Certains adolescents envoient des sextos pour explorer la sexualité, la confiance, les limites et l’intimité. Dans ces situations et lorsque ceux-ci sont envoyés entre deux personnes mineures consentantes dans le respect de leur vie privée, cela pose tout de même un problème relativement aux lois entourant la pornographie juvénile!

Il n’est pas rare qu’un contenu sexuel créé ou partagé via la technologie puisse laisser des traces un peu partout sur Internet ou refaire surface à tout moment. En effet, les relations amoureuses à l’adolescence sont souvent nombreuses et de courte durée. Lorsqu’une relation de couple se termine, le sextage peut rapidement déraper. La certitude qu’un ancien sexto ou contenu intime ne sera pas distribué n’existe pas. Les conséquences pour la personne qui en est victime seront désastreuses : commentaires inappropriés, réputation détruite, isolement du groupe d’ami-e-s, etc.

L’atelier développé et animé dans les écoles secondaires par Sexualité et Influence$ dans l’agglomération Longueil (Boucherville, Brossard, Vieux-Longueuil, Greenfield Park, Saint-Hubert, Saint-Bruno-de-Montarville et Saint-Lambert) a permis de cumuler des donnée statistiques sur le sexage. Ainsi, 40 % des jeunes âgés de 14 ans et plus disent avoir déjà reçu, envoyé ou partagé du contenu à caractère sexuel (exemple : message texte, photo ou vidéo).

La pratique du sextage est ILLÉGALE pour les personnes âgées de 18 ans et moins. Selon la loi sur la pornographie juvénile, il est interdit de créer, posséder ou de publier ou partager des photos, des écrits, des enregistrements sonores ou des vidéos à caractère sexuel d’une personne de moins de 18 ans… même si c’est le jeune lui-même qui a créé cette publication et qui la possède.

Et c’est tout de même de la pornographie juvénile si les jeunes ont le même âge! Prenons l’exemple de deux adolescents de 16 ans qui sont en couple et qui sont en possession d’images à caractère sexuel. Les deux jeunes pourraient donc être passibles d’accusations criminelles, soit de possession de matériel de pornographie juvénile, et ce même si ce sont leurs images et que tous deux étaient d’accord avec cet échange.

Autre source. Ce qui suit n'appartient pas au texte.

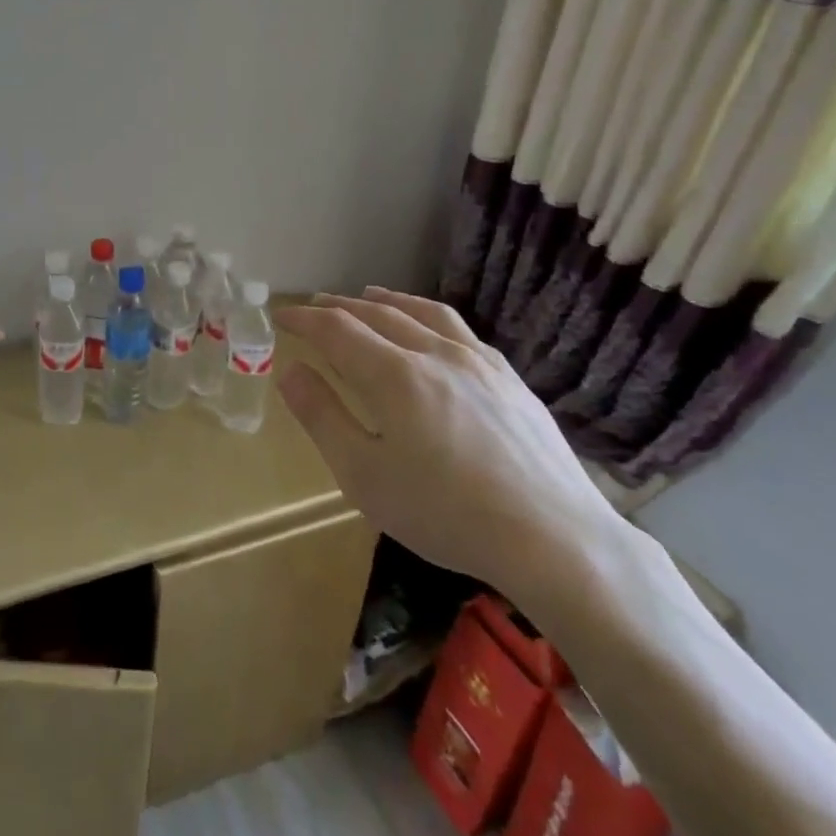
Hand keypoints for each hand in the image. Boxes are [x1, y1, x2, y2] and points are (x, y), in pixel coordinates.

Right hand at [275, 287, 625, 603]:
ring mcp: (479, 362)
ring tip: (368, 295)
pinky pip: (460, 330)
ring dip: (387, 300)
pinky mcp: (510, 379)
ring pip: (423, 312)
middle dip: (339, 306)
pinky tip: (432, 332)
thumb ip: (322, 417)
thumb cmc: (446, 513)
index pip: (336, 329)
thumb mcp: (364, 476)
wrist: (555, 540)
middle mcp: (434, 353)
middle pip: (377, 313)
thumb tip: (292, 371)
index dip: (304, 318)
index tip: (281, 316)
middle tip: (315, 306)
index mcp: (394, 374)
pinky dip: (429, 317)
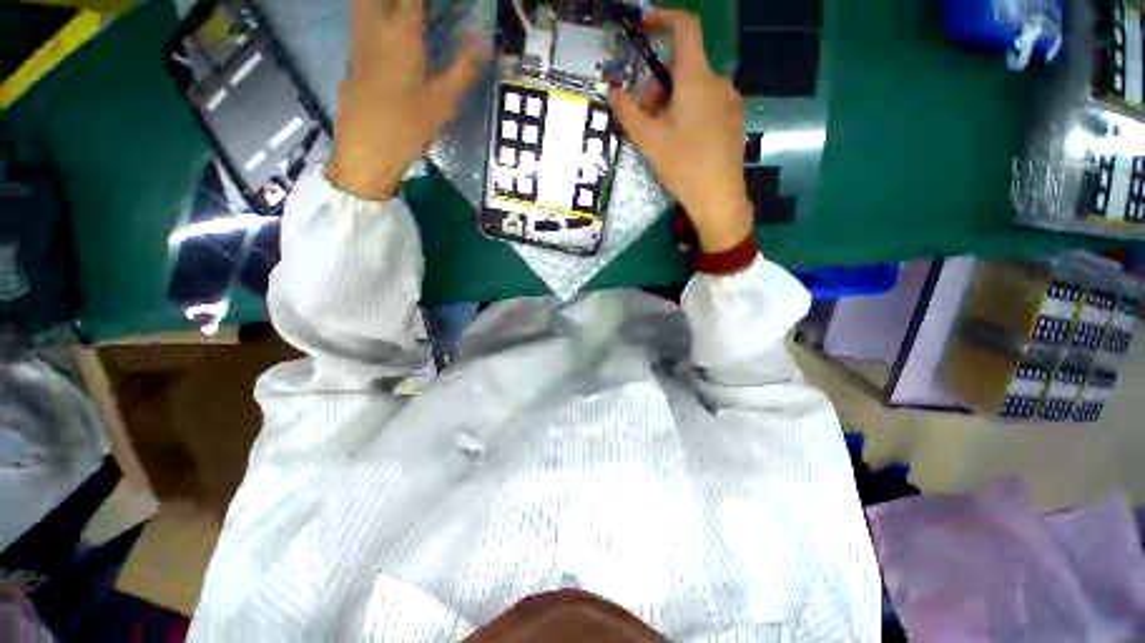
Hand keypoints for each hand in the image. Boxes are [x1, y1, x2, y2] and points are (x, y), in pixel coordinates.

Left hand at [329, 0, 480, 200]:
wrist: (366, 152)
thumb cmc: (407, 127)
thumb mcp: (443, 103)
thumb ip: (463, 69)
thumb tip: (481, 42)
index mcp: (402, 35)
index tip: (446, 6)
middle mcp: (375, 29)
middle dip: (402, 1)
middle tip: (422, 12)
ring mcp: (358, 44)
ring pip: (365, 5)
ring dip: (385, 6)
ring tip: (407, 19)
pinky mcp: (352, 61)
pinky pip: (363, 25)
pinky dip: (377, 20)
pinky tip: (391, 37)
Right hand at [610, 11, 752, 252]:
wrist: (719, 197)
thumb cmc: (683, 166)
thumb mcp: (649, 141)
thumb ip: (628, 112)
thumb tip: (614, 91)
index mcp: (697, 79)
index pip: (685, 28)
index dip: (664, 19)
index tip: (645, 29)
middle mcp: (718, 81)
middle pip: (684, 66)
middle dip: (660, 84)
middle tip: (646, 117)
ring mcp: (730, 100)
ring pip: (695, 87)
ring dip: (673, 100)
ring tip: (663, 136)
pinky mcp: (734, 118)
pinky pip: (708, 102)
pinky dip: (690, 110)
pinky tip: (684, 141)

En ligne, ces contenus à caractère sexuel peuvent se retrovuer sur différents supports numériques. c’est de la pornographie juvénile lorsqu’on peut « notamment représenter :

  • un enfant mineur se livrant à une activité sexuelle explicite ;
  • certaines parties du corps d’un enfant mineur dans un but sexuel (organes génitaux ou région anale) ;
  • la valorisation, la simulation ou la description d’une activité sexuelle interdite avec un enfant mineur » (SPVM, 2017).